GOAL: From the forum post on randomness, output the passage word for word, beginning at "The practical expectation would" and stopping after "the practical expectation.".

READING PASSAGE:
____________________

Jason Cawley
Wolfram Science Group
Phoenix, AZ USA
Registered: Aug 2003
Posts: 712 |
Randomness
The morning of the mini-course, the first question from the audience during Wolfram's talk was about the randomness in rule 30. Isn't it pseudorandomness, not randomness, since it is the same every time?
Wolfram responded briefly before continuing with the lecture. He noted that we often have the issue, that we want to use a common term in a somewhat new way for scientific purposes. That it is important to try to keep the concept reasonably close to the common sense meaning. In practice, we mean by "random" that we can't easily predict something. If we saw something like the rule 30 pattern (he had a large example slide up), in nature, we would say it looks random. Yes, of course, if we know exactly where it came from we can get it again, the same every time. When we don't know, we think it looks random.
I think there is a way to make the idea behind these comments more precise. Our intuition that something looks random can be taken as a hypothesis about an underlying cause. Or it can be taken as a minimal model we would use to predict it, when we know we can't predict it in detail because we do not understand it well enough. In both cases, the notion of randomness is relative to a state of our knowledge. But the first is essentially a theoretical projection, the second is essentially a practical expectation.
What do I mean? Well, we could see a pattern like rule 30 and guess that coins are being flipped independently to determine the color of each cell. We'd have a model of an actual causal process giving rise to the disorder we perceive - maybe each element is determined randomly. Notice, we still project a regular simplicity behind the data - a fair coin. We project an iterated use of that regularity. And this hypothesis gives us statistical expectations for the behavior, without being able to predict the details.
The practical expectation would be the same even without the causal hypothesis. It does not depend on a true fair coin being flipped repeatedly. It depends on our not knowing how the coin will land. Anything else we know as little about keeps the practical expectation.

____________________

DATA LISTING:
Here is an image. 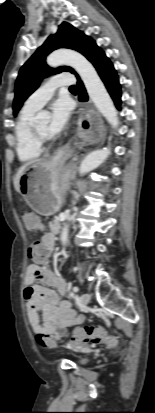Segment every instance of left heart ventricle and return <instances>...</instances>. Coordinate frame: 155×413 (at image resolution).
<instances>
[{
    "mask_svg": "<svg viewBox=\"0 0 155 413\" xmlns=\"http://www.w3.org/2000/svg\"><path fill=\"white\" fill-rule=\"evenodd\" d=\"M35 127L41 135L48 137L47 135L48 123L47 122L36 123Z\"/></svg>",
    "mask_w": 155,
    "mask_h": 413,
    "instance_id": "obj_1",
    "label": "left heart ventricle"
}]
</instances>
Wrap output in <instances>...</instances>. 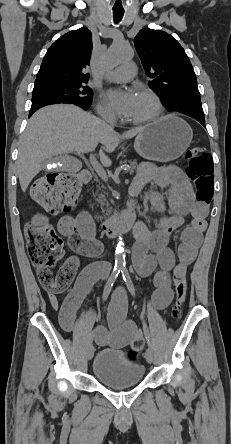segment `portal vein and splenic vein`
Here are the masks:
<instances>
[{"label":"portal vein and splenic vein","instance_id":"portal-vein-and-splenic-vein-1","mask_svg":"<svg viewBox=\"0 0 231 444\" xmlns=\"http://www.w3.org/2000/svg\"><path fill=\"white\" fill-rule=\"evenodd\" d=\"M90 164L92 165V167L94 168V170L96 171V173L98 174V176L103 180V181H108V176L107 173L105 172L104 168L99 164V162L96 160V158L94 156H90L89 158ZM123 166H121L119 168L122 169Z\"/></svg>","mask_w":231,"mask_h":444}]
</instances>
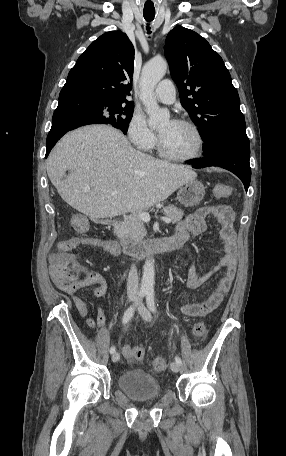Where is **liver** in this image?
Returning a JSON list of instances; mask_svg holds the SVG:
<instances>
[{"mask_svg":"<svg viewBox=\"0 0 286 456\" xmlns=\"http://www.w3.org/2000/svg\"><path fill=\"white\" fill-rule=\"evenodd\" d=\"M47 174L61 198L93 221L148 209L197 177L188 166L134 149L106 125L66 134L47 159Z\"/></svg>","mask_w":286,"mask_h":456,"instance_id":"obj_1","label":"liver"}]
</instances>
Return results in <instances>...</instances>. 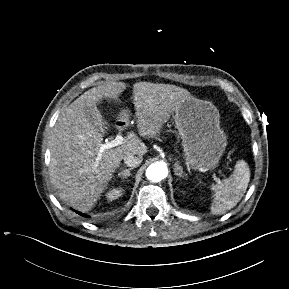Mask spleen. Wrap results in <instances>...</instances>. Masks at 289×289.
<instances>
[{
  "instance_id": "spleen-1",
  "label": "spleen",
  "mask_w": 289,
  "mask_h": 289,
  "mask_svg": "<svg viewBox=\"0 0 289 289\" xmlns=\"http://www.w3.org/2000/svg\"><path fill=\"white\" fill-rule=\"evenodd\" d=\"M250 181V169L244 160L237 161L233 174L220 184H213L211 212L223 214L241 200Z\"/></svg>"
}]
</instances>
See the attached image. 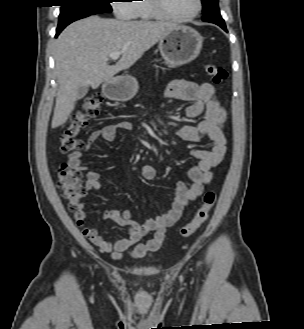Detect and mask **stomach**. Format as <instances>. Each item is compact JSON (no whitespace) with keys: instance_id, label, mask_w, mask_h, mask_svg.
<instances>
[{"instance_id":"obj_1","label":"stomach","mask_w":304,"mask_h":329,"mask_svg":"<svg viewBox=\"0 0 304 329\" xmlns=\"http://www.w3.org/2000/svg\"><path fill=\"white\" fill-rule=\"evenodd\" d=\"M203 37L193 28L175 26L159 41V51L169 67H176L194 60L202 49ZM138 91L137 81L131 76L111 79L102 86L103 94L110 100L128 101Z\"/></svg>"}]
</instances>
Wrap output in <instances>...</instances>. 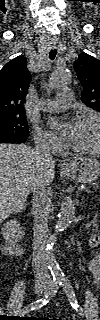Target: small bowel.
<instances>
[{"label": "small bowel", "instance_id": "small-bowel-1", "mask_svg": "<svg viewBox=\"0 0 100 320\" xmlns=\"http://www.w3.org/2000/svg\"><path fill=\"white\" fill-rule=\"evenodd\" d=\"M98 246H96V247H98ZM88 268L93 276L94 282L96 284H99L100 283V259L94 258L93 260H91Z\"/></svg>", "mask_w": 100, "mask_h": 320}]
</instances>
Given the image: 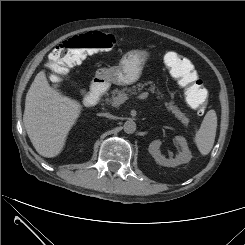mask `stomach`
Masks as SVG:
<instances>
[{
	"label": "stomach",
	"mask_w": 245,
	"mask_h": 245,
	"mask_svg": "<svg viewBox=\"0 0 245 245\" xmlns=\"http://www.w3.org/2000/svg\"><path fill=\"white\" fill-rule=\"evenodd\" d=\"M149 57L150 54L146 50H130L123 54L119 66L100 68L95 77L116 85L132 84L140 78Z\"/></svg>",
	"instance_id": "stomach-1"
}]
</instances>
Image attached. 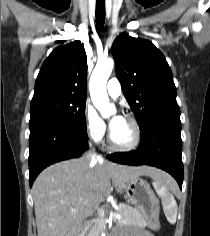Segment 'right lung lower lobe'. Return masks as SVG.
<instances>
[{
    "label": "right lung lower lobe",
    "mask_w": 210,
    "mask_h": 236,
    "mask_svg": "<svg viewBox=\"0 0 210 236\" xmlns=\"http://www.w3.org/2000/svg\"><path fill=\"white\" fill-rule=\"evenodd\" d=\"M88 148L86 130L69 125L45 124L30 129L29 183L47 166L80 157Z\"/></svg>",
    "instance_id": "1"
}]
</instances>
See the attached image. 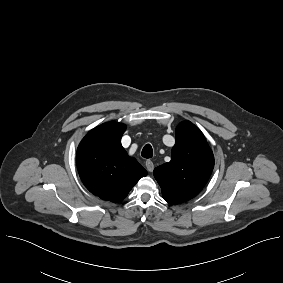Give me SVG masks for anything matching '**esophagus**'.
Returning a JSON list of instances; mask_svg holds the SVG:
<instances>
[{
  "label": "esophagus",
  "instance_id": "obj_1",
  "mask_svg": "<svg viewBox=\"0 0 283 283\" xmlns=\"http://www.w3.org/2000/svg\"><path fill=\"white\" fill-rule=\"evenodd\" d=\"M146 168L149 172H152L154 169V163L151 160L145 162Z\"/></svg>",
  "mask_w": 283,
  "mask_h": 283
}]
</instances>
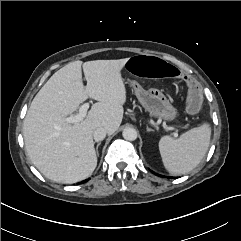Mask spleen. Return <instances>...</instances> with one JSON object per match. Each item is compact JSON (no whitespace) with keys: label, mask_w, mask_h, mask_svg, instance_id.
<instances>
[{"label":"spleen","mask_w":241,"mask_h":241,"mask_svg":"<svg viewBox=\"0 0 241 241\" xmlns=\"http://www.w3.org/2000/svg\"><path fill=\"white\" fill-rule=\"evenodd\" d=\"M210 137L211 127L208 123L190 129L178 139L163 136L159 141V151L165 168L174 175L193 170L204 158Z\"/></svg>","instance_id":"1"}]
</instances>
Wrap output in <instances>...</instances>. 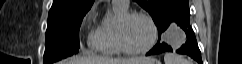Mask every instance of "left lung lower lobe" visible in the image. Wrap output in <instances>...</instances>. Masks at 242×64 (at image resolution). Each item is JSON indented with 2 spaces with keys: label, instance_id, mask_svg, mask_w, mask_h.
Masks as SVG:
<instances>
[{
  "label": "left lung lower lobe",
  "instance_id": "left-lung-lower-lobe-1",
  "mask_svg": "<svg viewBox=\"0 0 242 64\" xmlns=\"http://www.w3.org/2000/svg\"><path fill=\"white\" fill-rule=\"evenodd\" d=\"M177 25L180 26L186 33L187 41L179 49L176 50L179 54H185L193 58L198 64H203L201 59V52L199 50L195 33L190 26V16H186L177 22ZM173 51L171 46L164 42H158L155 47L150 50L147 55H156L164 52Z\"/></svg>",
  "mask_w": 242,
  "mask_h": 64
}]
</instances>
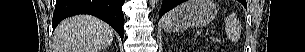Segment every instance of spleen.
I'll list each match as a JSON object with an SVG mask.
<instances>
[{
  "label": "spleen",
  "mask_w": 305,
  "mask_h": 52,
  "mask_svg": "<svg viewBox=\"0 0 305 52\" xmlns=\"http://www.w3.org/2000/svg\"><path fill=\"white\" fill-rule=\"evenodd\" d=\"M225 31L229 39H232V34L238 37L240 34V28L238 26V21L234 15H228L225 19Z\"/></svg>",
  "instance_id": "spleen-1"
}]
</instances>
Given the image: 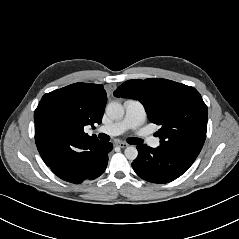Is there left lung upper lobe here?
Masks as SVG:
<instances>
[{
  "label": "left lung upper lobe",
  "mask_w": 239,
  "mask_h": 239,
  "mask_svg": "<svg viewBox=\"0 0 239 239\" xmlns=\"http://www.w3.org/2000/svg\"><path fill=\"white\" fill-rule=\"evenodd\" d=\"M114 96L140 101L152 123L160 145L196 158L206 139L208 109L199 92L167 79H135L120 85Z\"/></svg>",
  "instance_id": "obj_1"
}]
</instances>
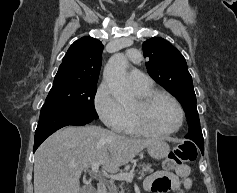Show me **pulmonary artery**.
Listing matches in <instances>:
<instances>
[{
	"instance_id": "1",
	"label": "pulmonary artery",
	"mask_w": 237,
	"mask_h": 193,
	"mask_svg": "<svg viewBox=\"0 0 237 193\" xmlns=\"http://www.w3.org/2000/svg\"><path fill=\"white\" fill-rule=\"evenodd\" d=\"M131 85L135 88H145L152 86L151 78L139 70H132L128 75Z\"/></svg>"
}]
</instances>
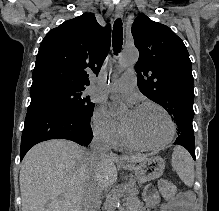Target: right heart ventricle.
Returning a JSON list of instances; mask_svg holds the SVG:
<instances>
[{"label": "right heart ventricle", "instance_id": "right-heart-ventricle-1", "mask_svg": "<svg viewBox=\"0 0 219 211\" xmlns=\"http://www.w3.org/2000/svg\"><path fill=\"white\" fill-rule=\"evenodd\" d=\"M122 144H123L124 146L131 147V144L128 142L127 139H123V140H122Z\"/></svg>", "mask_w": 219, "mask_h": 211}]
</instances>
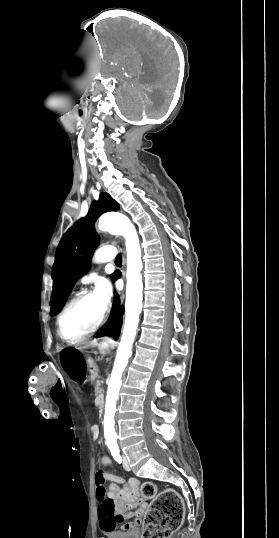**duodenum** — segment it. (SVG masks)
I'll list each match as a JSON object with an SVG mask.
<instances>
[{
    "label": "duodenum",
    "mask_w": 279,
    "mask_h": 538,
    "mask_svg": "<svg viewBox=\"0 0 279 538\" xmlns=\"http://www.w3.org/2000/svg\"><path fill=\"white\" fill-rule=\"evenodd\" d=\"M98 370V365H91V369H90V372L92 373V377L90 378V381L92 383H95L97 381V377L99 376V373L97 372ZM96 406L100 407V409H103V406L104 405V402H102L104 400V397L102 395H98L96 397Z\"/></svg>",
    "instance_id": "duodenum-1"
}]
</instances>
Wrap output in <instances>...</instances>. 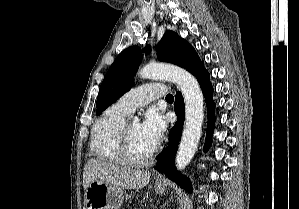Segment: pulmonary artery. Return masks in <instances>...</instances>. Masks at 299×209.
Listing matches in <instances>:
<instances>
[{"label":"pulmonary artery","instance_id":"e3ab8cb5","mask_svg":"<svg viewBox=\"0 0 299 209\" xmlns=\"http://www.w3.org/2000/svg\"><path fill=\"white\" fill-rule=\"evenodd\" d=\"M166 93L167 89L163 83H148L128 91L117 100L115 105L120 111L129 115L137 108L164 96Z\"/></svg>","mask_w":299,"mask_h":209}]
</instances>
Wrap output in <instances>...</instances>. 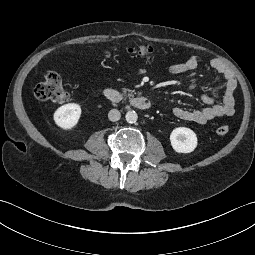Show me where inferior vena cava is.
Wrapping results in <instances>:
<instances>
[{"mask_svg": "<svg viewBox=\"0 0 255 255\" xmlns=\"http://www.w3.org/2000/svg\"><path fill=\"white\" fill-rule=\"evenodd\" d=\"M120 117H121V114H120L119 110H117V109H112L108 113V118L112 122L118 121L120 119Z\"/></svg>", "mask_w": 255, "mask_h": 255, "instance_id": "1", "label": "inferior vena cava"}]
</instances>
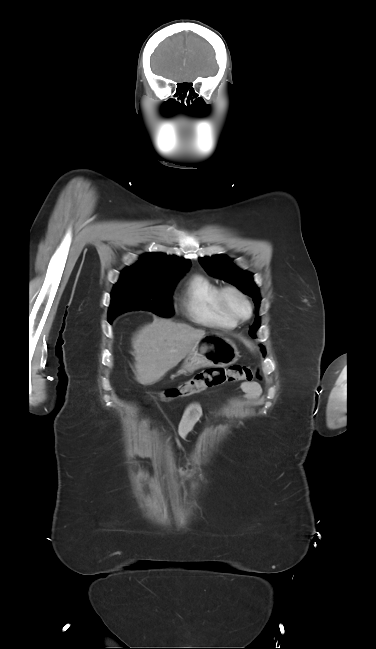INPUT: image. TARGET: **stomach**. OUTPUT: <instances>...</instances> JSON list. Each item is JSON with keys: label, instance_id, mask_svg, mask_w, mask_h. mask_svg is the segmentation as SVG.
<instances>
[{"label": "stomach", "instance_id": "0dacf381", "mask_svg": "<svg viewBox=\"0 0 376 649\" xmlns=\"http://www.w3.org/2000/svg\"><path fill=\"white\" fill-rule=\"evenodd\" d=\"M240 357L236 344L223 334H205L192 346L179 374L193 373L203 367H226Z\"/></svg>", "mask_w": 376, "mask_h": 649}]
</instances>
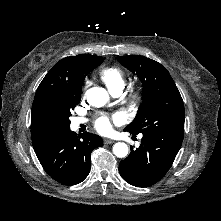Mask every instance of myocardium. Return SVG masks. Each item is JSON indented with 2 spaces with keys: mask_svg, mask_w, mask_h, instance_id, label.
<instances>
[{
  "mask_svg": "<svg viewBox=\"0 0 221 221\" xmlns=\"http://www.w3.org/2000/svg\"><path fill=\"white\" fill-rule=\"evenodd\" d=\"M140 99V93L138 90H134L130 95H129V100L131 103H136Z\"/></svg>",
  "mask_w": 221,
  "mask_h": 221,
  "instance_id": "1",
  "label": "myocardium"
}]
</instances>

____________________

FULL RESPONSE:
The practical expectation would be the same even without the causal hypothesis. It does not depend on a true fair coin being flipped repeatedly. It depends on our not knowing how the coin will land. Anything else we know as little about keeps the practical expectation.